Text shown:
****************

LA Forum spoke with Todd Gannon about his new book, Reyner Banham and the Paradoxes of High Tech. Gannon was recently appointed Section Head of Architecture at the Knowlton School at Ohio State University. He is a former LA Forum Board Member, and taught at SCI-Arc, Otis College of Art and Design and at UCLA, where he also received his Ph.D.
Congratulations on your new book, Reyner Banham and the Paradoxes of High Tech. Give us a rundown of your approach to the material and to Reyner Banham’s writing.
Reyner Banham, who died just over thirty years ago, was one of the most important voices in architecture culture in the second half of the twentieth century. His books (more than a dozen of them) and essays (over 700!!) on architecture and design are still widely read and discussed, yet, given his tremendous output scholars have just begun to scratch the surface of all he had to say.

****************

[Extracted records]

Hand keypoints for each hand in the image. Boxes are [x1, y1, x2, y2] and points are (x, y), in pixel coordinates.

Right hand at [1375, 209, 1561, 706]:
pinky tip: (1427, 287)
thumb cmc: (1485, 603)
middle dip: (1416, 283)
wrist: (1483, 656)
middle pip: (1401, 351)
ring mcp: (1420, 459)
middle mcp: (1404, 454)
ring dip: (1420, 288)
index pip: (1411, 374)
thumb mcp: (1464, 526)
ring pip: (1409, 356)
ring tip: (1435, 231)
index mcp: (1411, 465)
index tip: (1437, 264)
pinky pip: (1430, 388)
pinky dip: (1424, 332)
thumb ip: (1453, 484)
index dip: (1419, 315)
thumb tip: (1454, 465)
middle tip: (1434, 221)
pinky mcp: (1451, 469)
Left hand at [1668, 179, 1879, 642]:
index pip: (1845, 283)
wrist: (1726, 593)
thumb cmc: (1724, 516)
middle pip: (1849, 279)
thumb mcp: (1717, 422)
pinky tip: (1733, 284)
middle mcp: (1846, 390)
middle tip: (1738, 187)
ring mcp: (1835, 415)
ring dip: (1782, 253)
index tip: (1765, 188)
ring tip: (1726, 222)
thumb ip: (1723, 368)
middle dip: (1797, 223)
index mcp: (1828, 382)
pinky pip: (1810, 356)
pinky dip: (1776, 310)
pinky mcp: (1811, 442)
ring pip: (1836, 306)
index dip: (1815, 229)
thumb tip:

****************

Directions:
**a)** In the interview about Reyner Banham, which university granted Todd Gannon his Ph.D.?
**b)** Please carry the Reyner Banham interview forward from the last sentence shown.

Answers to the exercise:
**a)** UCLA

**b)**
Most studies on Banham, like Nigel Whiteley’s 2002 critical biography and Tony Vidler’s excellent chapter in Histories of the Immediate Present (2008), tend to focus on Banham’s earlier writings – particularly on his famous books Theory and Design in the First Machine Age (1960), The Architecture of the Well-Tempered Environment (1969), and Los Angeles: The Architecture of Four Ecologies (1971). By contrast, his later writings from the ’70s and ’80s have received relatively little attention. My book takes on these writings, particularly those related to Banham’s late-career writing on High Tech architecture. High Tech has also been understudied recently, though that is beginning to change.
At the time of his death in 1988, Banham was at work on a book on High Tech, which he titled Making Architecture: The Paradoxes of High Tech. His notes and correspondence, as well as a draft of his introduction, are kept in the Banham Papers which are held at the Getty Research Institute. These papers spurred my own research on Banham, and we were very lucky that Banham’s estate allowed us to include Banham’s draft intro in my book.
Why is a reconsideration of Banham’s works so important to where our profession is right now? How do you see Banham’s work reinvigorating or impacting the critical approach to technology in architecture’s propositions today?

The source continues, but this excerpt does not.